Revolutionary French Cooking
Duncan Baird Publishers, £20
Daniel Galmiche is one of those chefs who dips under the popular radar, despite regular appearances on shows such as Saturday Kitchen.
But his culinary prowess is known in the industry, stretching back to Le Gavroche and the late, lamented Harvey's in Bristol, where he held a Michelin star
Revolutionary French Cooking showcases Galmiche's trademark modern style from his homeland. His dishes have firm French classical roots, while sporting international or surprising herb and spice nuances. This shows itself, for instance, in idiosyncratic desserts such as thyme-infused chocolate pots with biscotti, or rosemary-infused crÁªpes suzettes with pink grapefruit and rosemary syrup.

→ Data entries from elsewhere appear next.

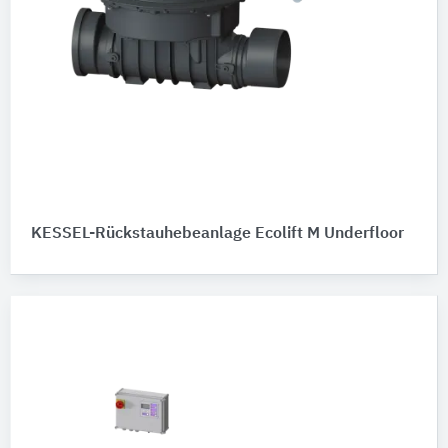
KESSEL-Rückstauhebeanlage Ecolift M Underfloor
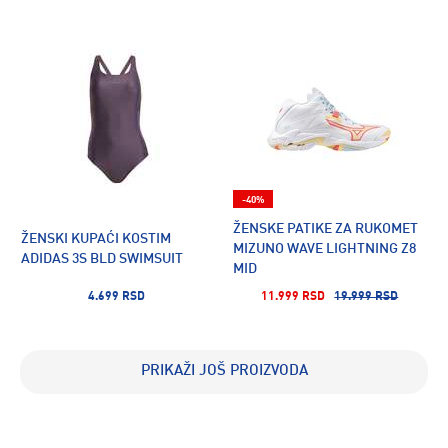
-40%
ŽENSKE PATIKE ZA RUKOMET
ŽENSKI KUPAĆI KOSTIM
MIZUNO WAVE LIGHTNING Z8
ADIDAS 3S BLD SWIMSUIT
MID
4.699 RSD
11.999 RSD
19.999 RSD
PRIKAŽI JOŠ PROIZVODA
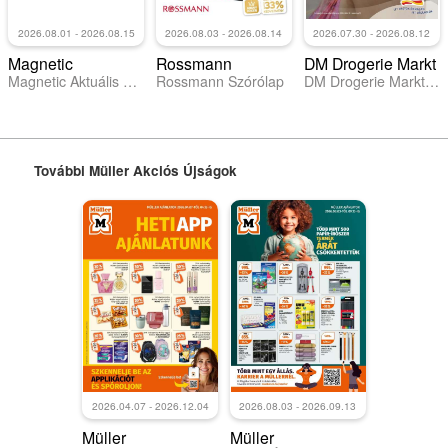
2026.08.01 - 2026.08.15
2026.08.03 - 2026.08.14
2026.07.30 - 2026.08.12
Magnetic
Rossmann
DM Drogerie Markt
Magnetic Aktuális óriásplakátok
Rossmann Szórólap
DM Drogerie Markt akciós újság
További Müller Akciós Újságok
2026.04.07 - 2026.12.04
2026.08.03 - 2026.09.13
Müller
Müller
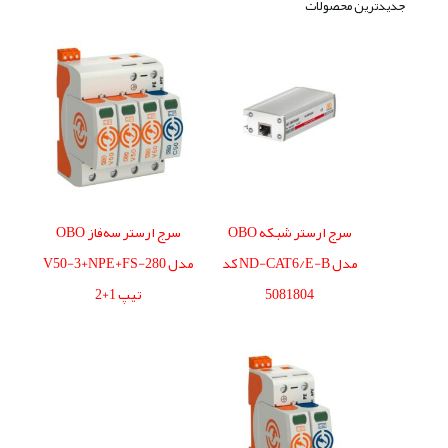
جدیدترین محصولات
سرج ارستر شبکه OBO
سرج ارستر سه‌فاز OBO
مدل ND-CAT6/E-B کد
مدل V50-3+NPE+FS-280
5081804
تیپ 1+2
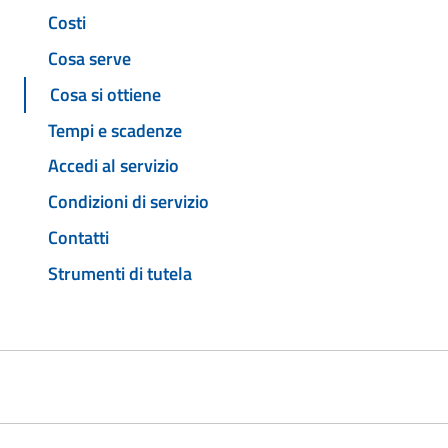
Costi
Cosa serve
Cosa si ottiene
Tempi e scadenze
Accedi al servizio
Condizioni di servizio
Contatti
Strumenti di tutela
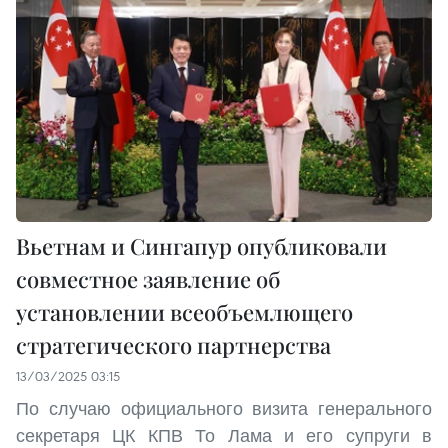
Вьетнам и Сингапур опубликовали
совместное заявление об
установлении всеобъемлющего
стратегического партнерства
13/03/2025 03:15
По случаю официального визита генерального
секретаря ЦК КПВ То Лама и его супруги в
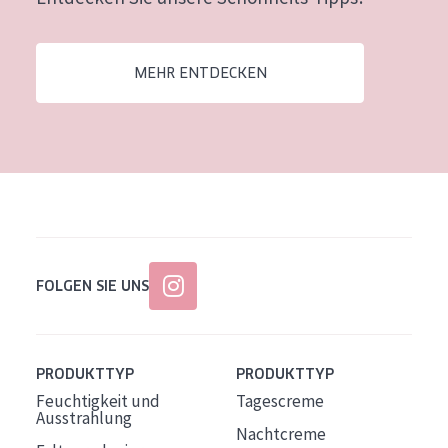
Alter: 35 to 55
Reife Haut
MEHR ENTDECKEN
FOLGEN SIE UNS
PRODUKTTYP
PRODUKTTYP
Feuchtigkeit und
Tagescreme
Ausstrahlung
Nachtcreme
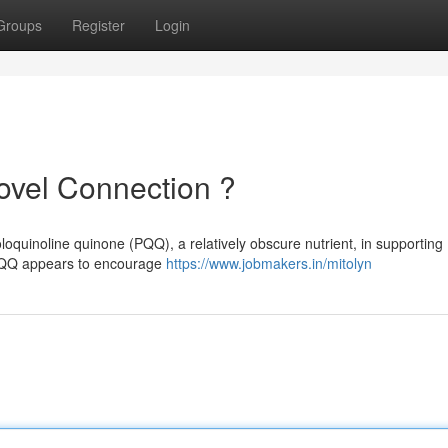
Groups
Register
Login
ovel Connection ?
oquinoline quinone (PQQ), a relatively obscure nutrient, in supporting
 PQQ appears to encourage
https://www.jobmakers.in/mitolyn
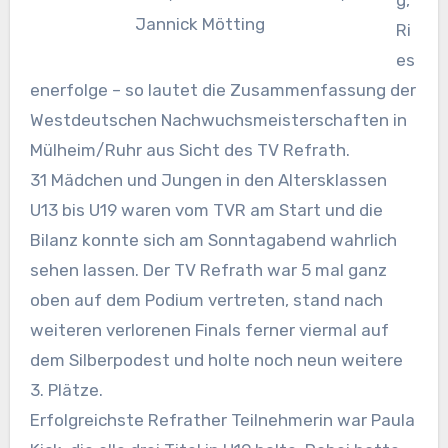
Jannick Mötting
Ri
es
enerfolge – so lautet die Zusammenfassung der
Westdeutschen Nachwuchsmeisterschaften in
Mülheim/Ruhr aus Sicht des TV Refrath.
31 Mädchen und Jungen in den Altersklassen
U13 bis U19 waren vom TVR am Start und die
Bilanz konnte sich am Sonntagabend wahrlich
sehen lassen. Der TV Refrath war 5 mal ganz
oben auf dem Podium vertreten, stand nach
weiteren verlorenen Finals ferner viermal auf
dem Silberpodest und holte noch neun weitere
3. Plätze.
Erfolgreichste Refrather Teilnehmerin war Paula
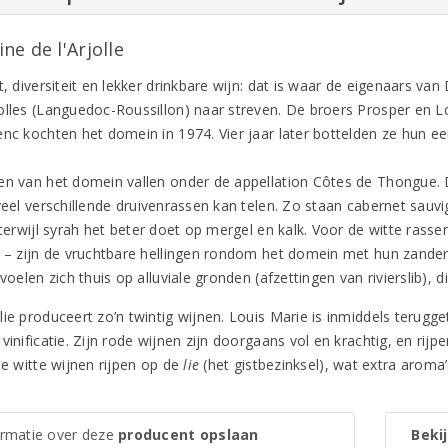
e de l'Arjolle
t, diversiteit en lekker drinkbare wijn: dat is waar de eigenaars van
olles (Languedoc-Roussillon) naar streven. De broers Prosper en L
nc kochten het domein in 1974. Vier jaar later bottelden ze hun eer
en van het domein vallen onder de appellation Côtes de Thongue. D
 veel verschillende druivenrassen kan telen. Zo staan cabernet sauv
, terwijl syrah het beter doet op mergel en kalk. Voor de witte ras
r – zijn de vruchtbare hellingen rondom het domein met hun zande
 voelen zich thuis op alluviale gronden (afzettingen van rivierslib),
ie produceert zo’n twintig wijnen. Louis Marie is inmiddels terugge
vinificatie. Zijn rode wijnen zijn doorgaans vol en krachtig, en rijpe
le witte wijnen rijpen op de
lie
(het gistbezinksel), wat extra aroma
ormatie over deze
producent opslaan
Bekij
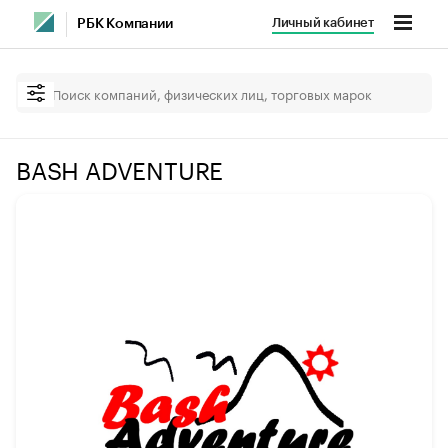
Личный кабинет
РБК Компании
BASH ADVENTURE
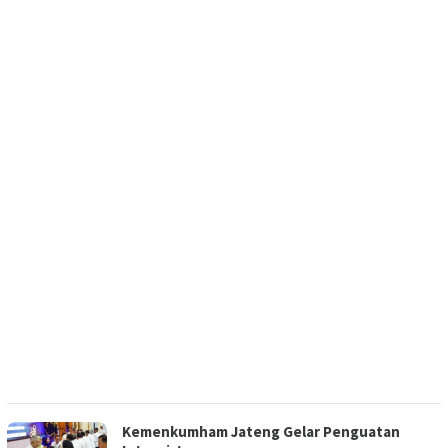
Kemenkumham Jateng Gelar Penguatan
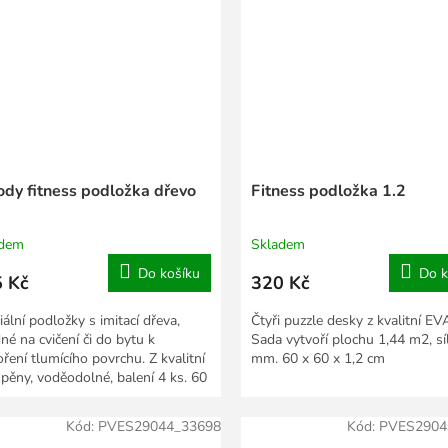
dy fitness podložka dřevo
Fitness podložka 1.2
adem
Skladem
Do košíku
Do k
 Kč
320 Kč
ální podložky s imitací dřeva,
Čtyři puzzle desky z kvalitní EV
né na cvičení či do bytu k
Sada vytvoří plochu 1,44 m2, sí
oření tlumícího povrchu. Z kvalitní
mm. 60 x 60 x 1,2 cm
pěny, voděodolné, balení 4 ks. 60
 x 1 cm.
Kód:
PVES29044_33698
Kód:
PVES2904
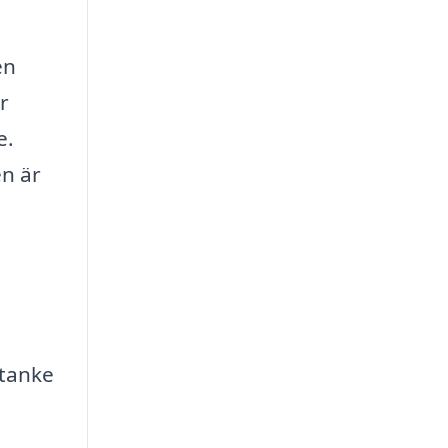
en
r
e.
en är
mtanke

The savoury offerings are perhaps more mainstream: sous-vide Little Gems with ewe's cheese being a case in point; inventive but not ultra-radical. These sit alongside Galmiche's take on modern bistro staples, such as red onion tarte tatin with goat's cheese or braised ox cheeks.
Galmiche has divided his book into three sections: Liberté (classics released from traditional "shackles"), Egalité (recipes using "humble" ingredients) and Fraternité (dishes using classic ingredients in new ways).
This division becomes a little laboured in places and it would have been easier to have a more traditional chapter labelling. And maybe the book should have had 'evolutionary' rather than 'revolutionary' in its title, as Galmiche's cuisine is certainly not molecular - but that's a small quibble.
What is very useful are the mini chapters discussing dehydrating, smoking and the benefits of sous vide, as well as a sub-section of basic recipes containing stocks, dressings, salads and pastries, etc.
Revolutionary French Cooking is a good addition to a reference library, with plenty of inventive recipes to inspire both professional and skilled amateur chefs.